Strikes are currently taking place or being considered across the NHS, with employees disputing pay, working conditions and staff shortages. Vacancies are currently a fundamental issue within the health service. A press release from the Royal College of Nursing said that patient safety concerns have been a major factor in members’ decisions to strike. The latest NHS statistics in September 2022 found 133,446 vacancies, a vacancy rate of 9.7 per cent, of which 9,053 were for doctors and 47,496 were for nurses.

Focusing on private care would only make the staff exodus worse, said Kennedy, with the NHS becoming a “Cinderella” service that sees further deterioration in pay, working conditions and less willingness from the government to negotiate on issues such as the “pension tax trap”. This is currently a major point of contention for NHS doctors, which the BMA says results in excessive taxation of doctors’ pensions and is driving people away from the profession.

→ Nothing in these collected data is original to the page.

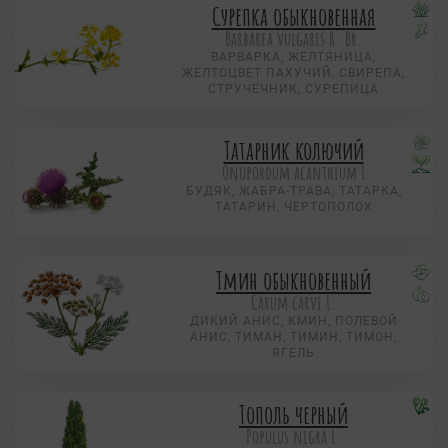
Сурепка обыкновенная
Barbarea vulgaris R. Br.
ВАРВАРКА, ЖЕЛТЯНИЦА,
ЖЕЛТОЦВЕТ ПАХУЧИЙ, СВИРЕПА,
СТРУЧЕЧНИК, СУРЕПИЦА
Татарник колючий
Onopordum acanthium L
БУДЯК, ЖАБРА-ТРАВА, ТАТАРКА,
ТАТАРИН, ЧЕРТОПОЛОХ
Тмин обыкновенный
Carum carvi L.
ДИКИЙ АНИС, КМИН, ПОЛЕВОЙ
АНИС, ТИМАН, ТИМИН, ТИМОН,
ЯГЕЛЬ
Тополь черный
Populus nigra L.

Prioritising private provision would also further harm the public perception of doctors, said Kennedy. It would generate less sympathy nationally from both politicians and the public, as they would be perceived as higher-earning private-sector workers, despite those who remained working for the NHS.

A moral question also remains in what constitutes “wealthy”. As was reported in November, NHS Scotland leaders have discussed privatising services for certain patients, but who would fall under this bracket? In the current economic climate, a salary that might have previously seemed lucrative may no longer be such a high disposable income. “What’s wealthy?” asked Kennedy. “Is earning more than £40,000 wealthy? Because a lot of people come into that bracket now. So [a two-tier system] is not something that we support.”

However, he believes there should be a “national conversation” between the public, politicians and medical professionals around these issues – who might be classed as well-off enough to pay for treatment, which specialties (if any) should be privatised, and which services are “essential” vs simply “life-enhancing”. “There needs to be an open, honest conversation about what the public wants from the NHS, and what they’re willing to pay in their taxes for that to happen,” said Kennedy.

Aside from charging the wealthy, suggestions have previously been made across the NHS about generating profits while cutting inefficiencies and waste – for example, introducing penalties such as charging people who miss outpatient appointments.

But Kennedy believes that measures like this would only further widen inequalities rather than benefit the taxpayer. “The people who tend to miss appointments are those who have the most difficult, chaotic lives,” he said. “They’re often the poorer people in society, and they often have mental health problems and learning difficulties. If we charge them, they would probably be unable to pay.”

Instead of abandoning the NHS’s founding principles, the government should try to build a more equitable NHS, BMA Scotland believes. The NHS needs drastic government investment to improve pay, working conditions, staff shortages and access to services across the UK. To do this, there needs to be more honesty and transparency about where the biggest problems currently lie, so funding can be fairly allocated, and the public can be well-informed about the current state of the NHS. For example, Kennedy is calling on NHS Scotland to publish a heat map online that tracks vacancies across Scottish hospitals and GP surgeries. Pushing a system that prioritises those who can afford to pay for healthcare will only stand to erode public health further. “Other than providing better access to healthcare for the rich?” he said. “No, I don’t see any benefits [to a two-tier service].”